As a consequence of dune erosion and winter storms, the clients’ 1940s cottage was badly deteriorated under threat from the encroaching shoreline – “the shore was literally eroding beneath it,” says Boer. With adult children and grandchildren visiting regularly, they needed a spacious new program that could accommodate more bedrooms, large relaxed living spaces and crucially, a quiet library to which they could escape.

That the clients wanted to capitalize on both aspects of the landscape was understandable, but tricky. “They wanted a house that would be protected from the wind-driven sand without requiring too much maintenance,” says Boer. “They also wanted ocean views. Reconciling those somewhat contradictory requests presented us with a unique challenge.”

The region’s vernacular structures suggested the answer. Studies of these shingled gable, saltbox and shed-roofed forms led the firm to consider three buildings, connected by glass hyphens and clad in unpainted shingles to stand up to the elements. Also in keeping with local precedents, the firm opted for small double-hung windows on the windward side. “On the whole,” adds Boer, “exterior materials were first and foremost selected for their ability to withstand weathering.”

All new construction within the region is strictly controlled by the National Seashore Commission, which granted the right to remove the existing cottage and build anew, in strict adherence with its guidelines.

The summerhouse’s height, footprint and exterior lighting were regulated to limit its visibility, and general impact upon the surrounding seashore. “The height restriction in particular meant that one typical ‘house’ form would have resulted in a larger, squatter building than we envisioned,” says Boer. “It is fair to say that the commission’s regulations, in part, led to our articulating the plan into three structures as we did.”

The new structure’s front-facing gable and saltbox forms on either side recall iconic New England fishermen’s cottages, despite their relatively modern composition.
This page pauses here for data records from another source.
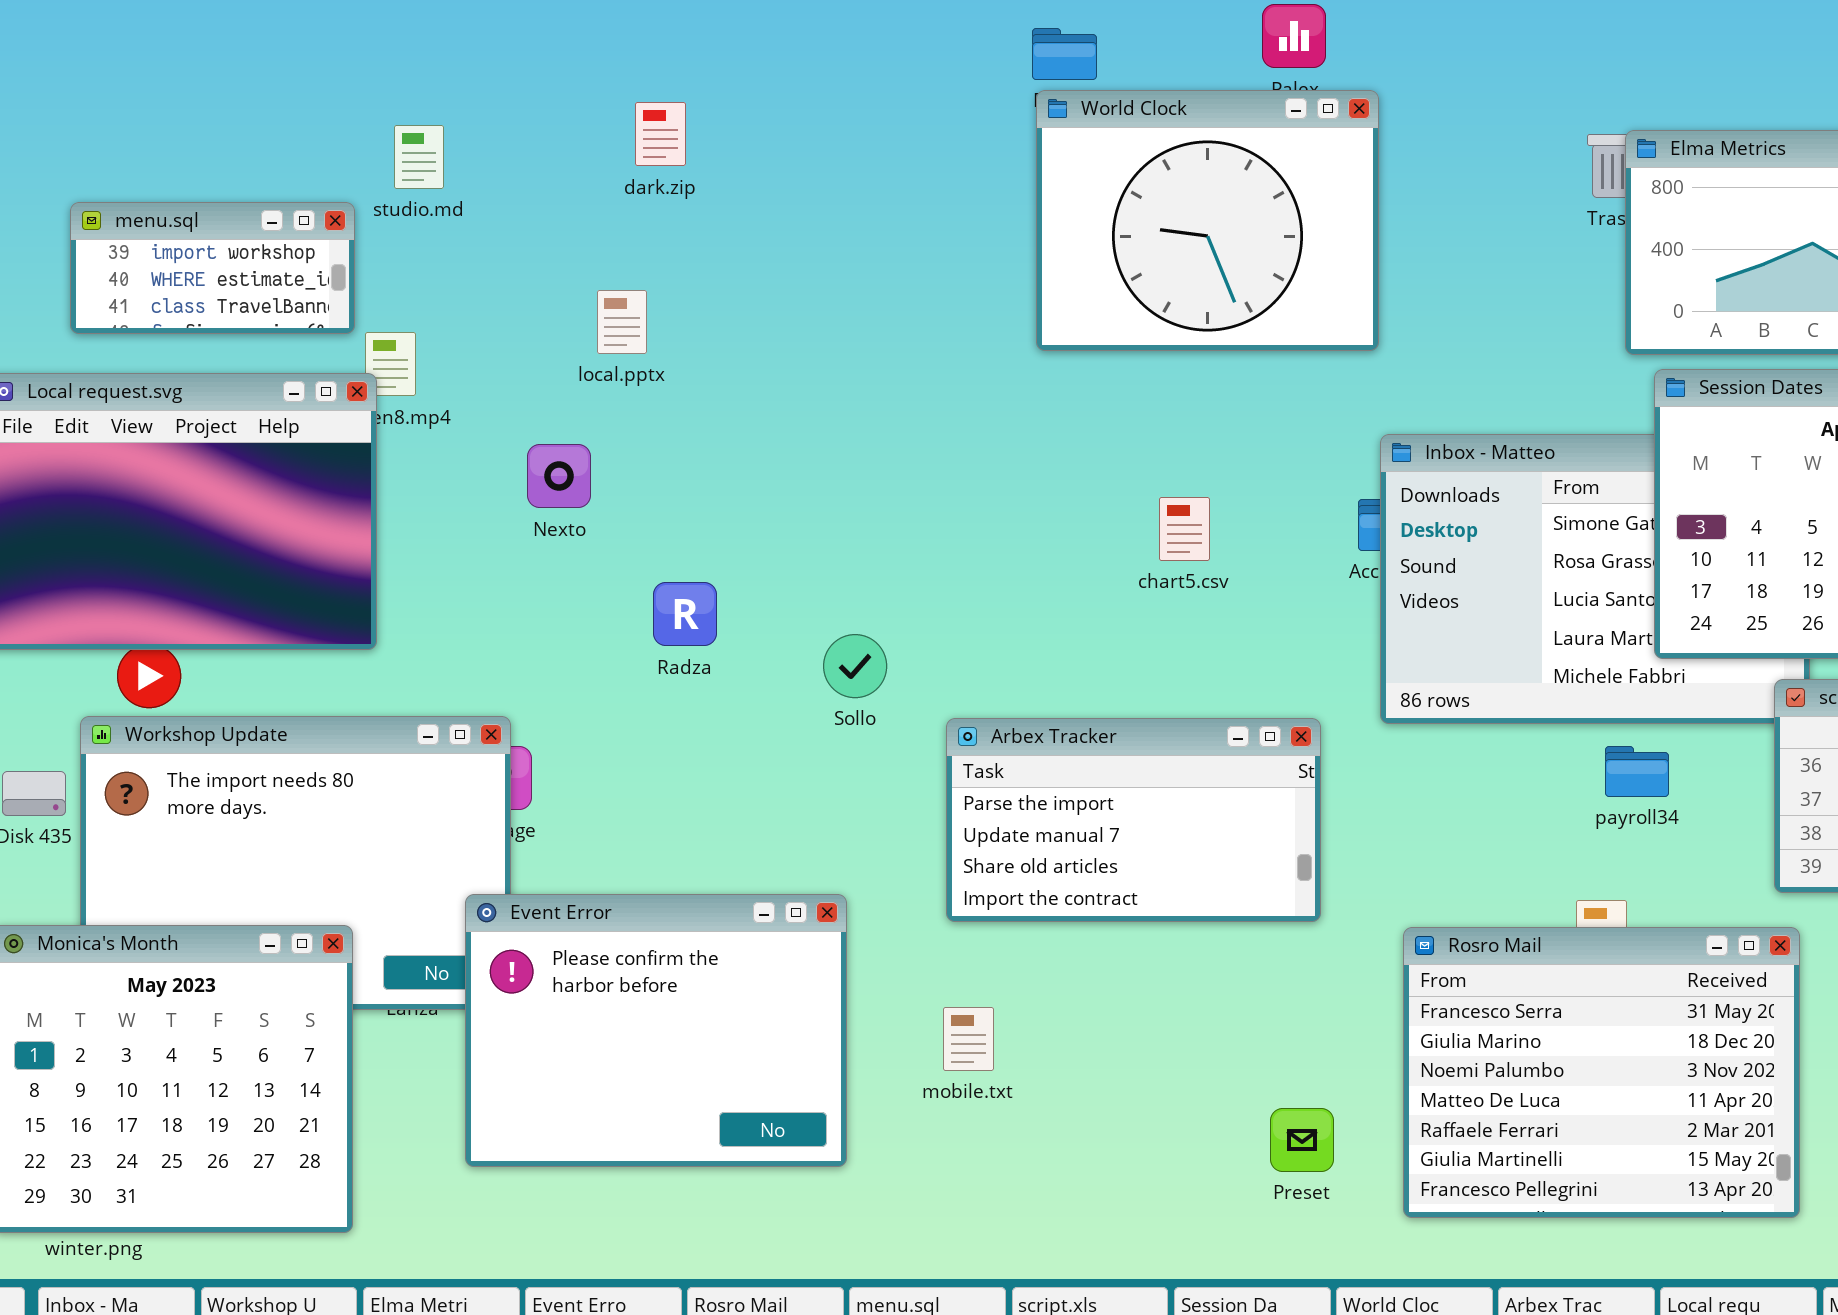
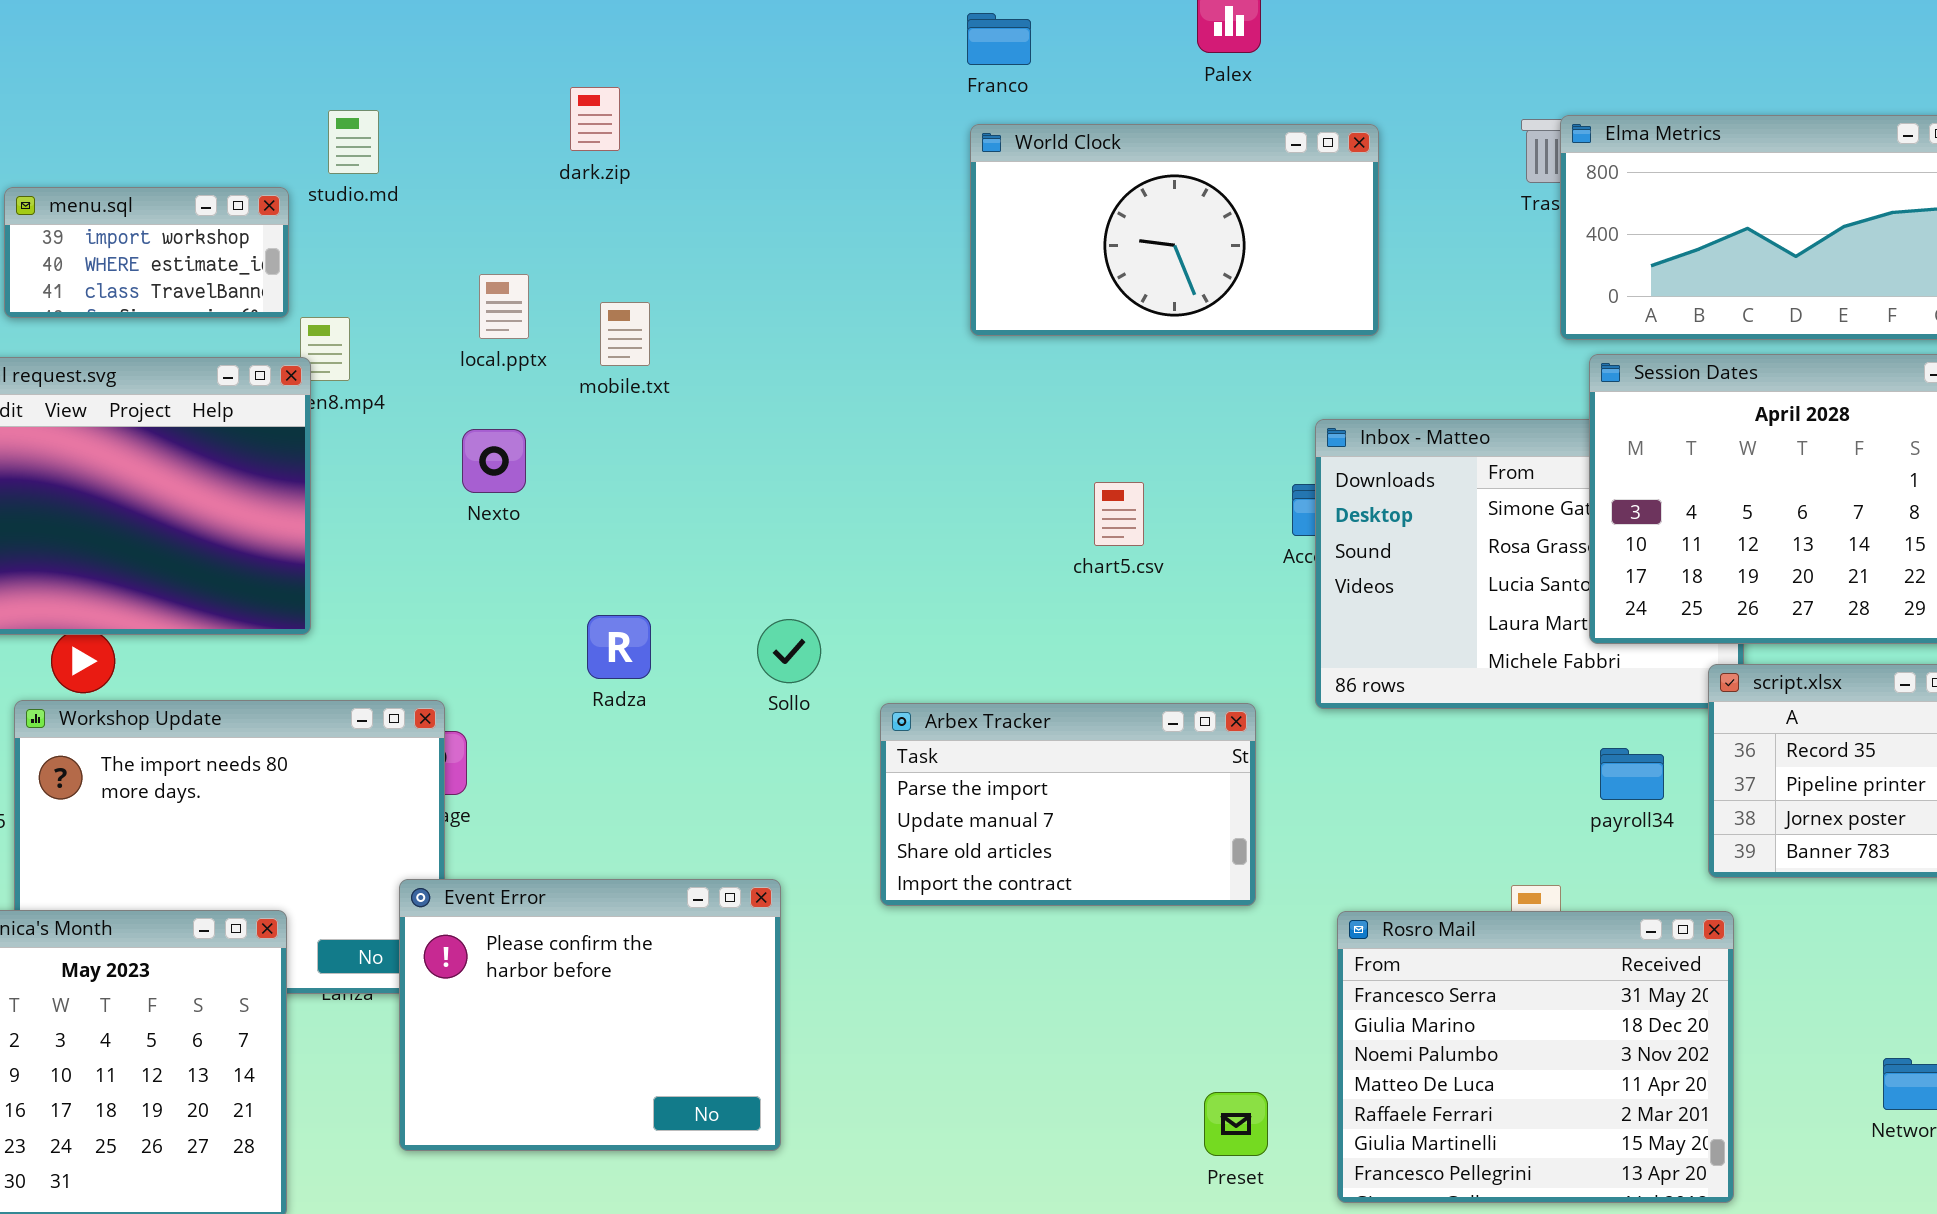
World Clock: [1036,90,1379,351] -> [970,124,1379,336], resized
local.pptx: [597,290,647,354] -> [479,274,529,339], moved
Radza: [653,582,717,646] -> [587,615,651,679], moved
payroll34: [1605,746,1669,797] -> [1600,748,1664,800], moved
mobile.txt: [943,1007,994,1071] -> [600,302,650,366], moved

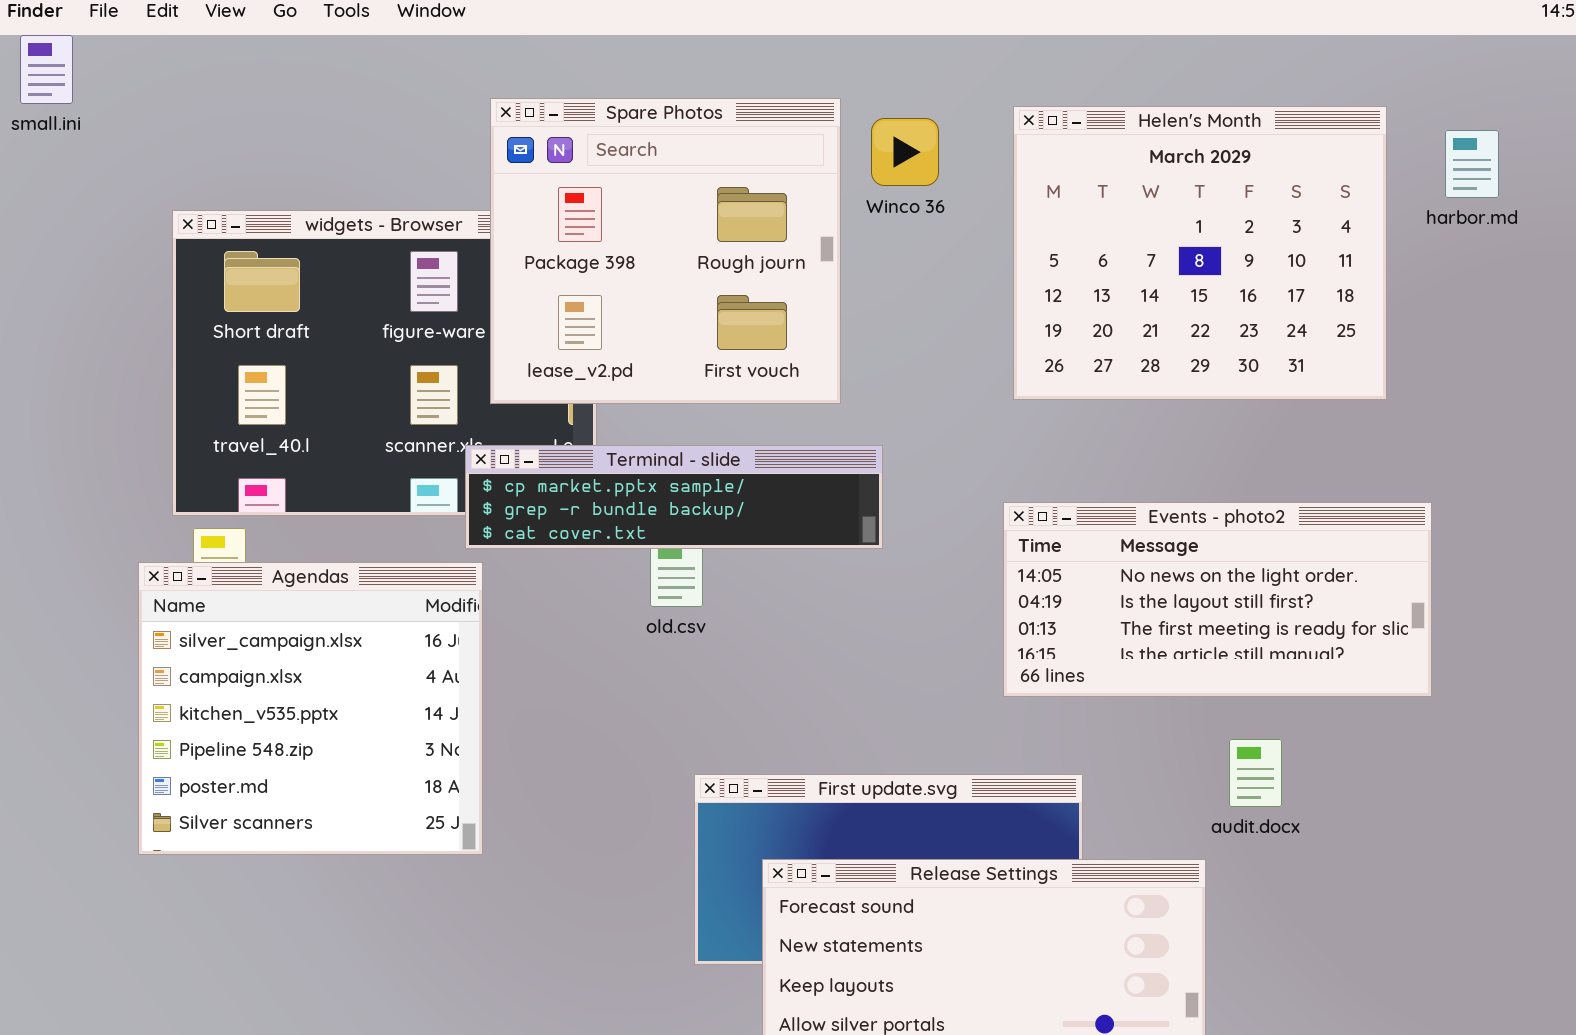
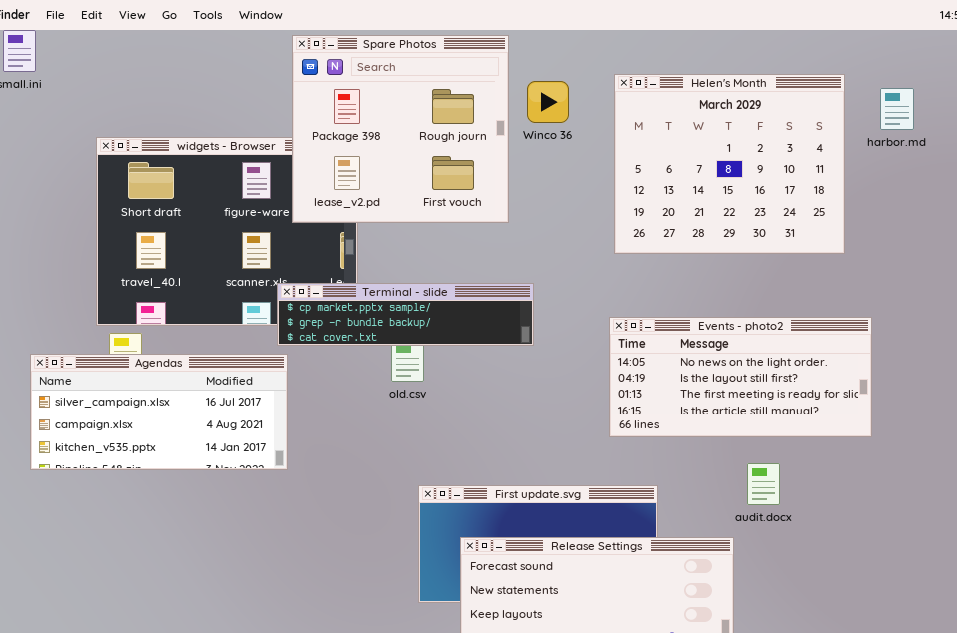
Spare Photos: [490,98,841,404] -> [292,35,509,223], moved
Agendas: [138,562,483,855] -> [30,354,288,470], resized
To avoid the same fate as the cottage, the house is located as far back as possible from the dunes within the required setback. Its components are arranged linearly along their southwest border with the protected inlands, allowing for flanking views of the ocean from the second floor. The hyphens of floor-to-ceiling glass are set back from the planes of the adjacent buildings for protection, and can be covered with removable hurricane screens as required. When open, they flood the interior with natural light and further open up the house to the surrounding views. “They are meant to disappear into the composition.”

Key products and craftwork for the project included aluminum glazing by Aroyan of Weymouth, MA; kitchen cabinetry by Kitchen Port Inc. of Orleans, MA; wood shingles by Cape & Islands Roofing and Siding of Mashpee, MA; stair and stair parts by Shepley Wood Products of Hyannis, MA; and hardwood floors by Lower Cape Floors of Eastham, MA.

While the windward side’s ocean views are discreet on account of its small windows, the leeward side’s large expanses of glass frame unobstructed views of the horizon – and its sunsets. “On the windward side, protection from the elements was our main focus,” says Boer. “On the leeward side we had the opportunity to loosen up a bit and embrace the incredible inland views the site has to offer. There we broke from our vernacular model and used large panes of glass, which sets up an interesting contrast on the interior of the house.”